Post #1664: DC Cold snap? Not really, by recent historical standards.

Posted on December 22, 2022

 

With all the coverage of the big winter storm sweeping the country, you’d think that the coming cold temperatures were unprecedented.  And, for sure, it’s a big storm. And temperatures are going to drop a lot.  Might even set some records, somewhere.

But we tend to lose sight of the modern context.   Winter nights are much warmer now, on average, than they were just a few decades ago.  In the Washington DC area, what we perceive as an outrageously cold night in the 2020s was merely a cold night in 1980s.

In fact, the main temperature impact of global warming is exactly that — warmer nights.  And while you can’t infer global warming by looking at temperatures at a single point on the planet, you can remind residents of the DC area that winter low temperatures used to be much lower, on average, than they are today.

Here’s the official temperature data from Dulles International Airport, via NOAA.  I’ve simply taken the lowest recorded temperature for each calendar year, and plotted that.   (The 9 degrees for 2022 (so far) occurred back in January 2022).

Source:  Analysis of weather data via NOAA.

Every year in the 1960s, 1970s, and 1980s had a lower minimum temperature than we are expecting from this super-storm. Almost every year in the 1990s, 2000s, and 2010s, ditto.

Similarly, we can check how common a low of 8F or lower was, back in the day.  And the answer is, relatively common.  For Dulles Airport, in the 1960s to 1980s, an average year had between seven and eight nights when the temperatures dipped to 8F or colder.

Source:  Analysis of weather data via NOAA.

What was once a commonplace wintertime occurrence in this area —   nighttime low of 8 or lower — is now a rare event.

When I was a kid, if it only got down to 8F around here, and only did that for a single night?  That would have been reckoned as an exceptionally mild winter.   But now, that single 8F night is the remarked-upon cold weather event of the year.  Such is the slow and subtle impact of global warming.

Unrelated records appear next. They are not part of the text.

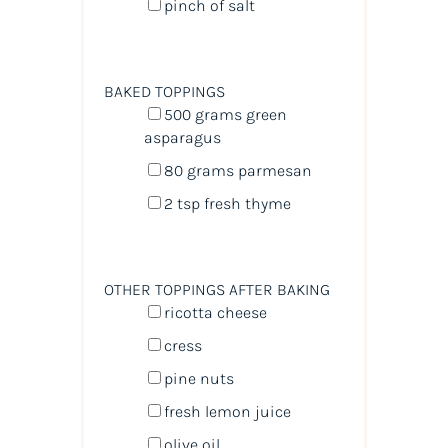
pinch of salt
BAKED TOPPINGS
500
grams
green
asparagus
80
grams
parmesan
2 tsp
fresh thyme
OTHER TOPPINGS AFTER BAKING
ricotta cheese
cress
pine nuts
fresh lemon juice
olive oil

The sheer area of this storm is unusual.  It will be packing some strong winds.

But around here, the “Siberian” temperatures it brings, with all the associated news hype, would not have been at all unusual half-a-century ago.  They only stand out in the context of the much warmer average nighttime temperatures that we currently experience.  The chill from this storm hardly registers as a blip in the overall trend of rising temperatures.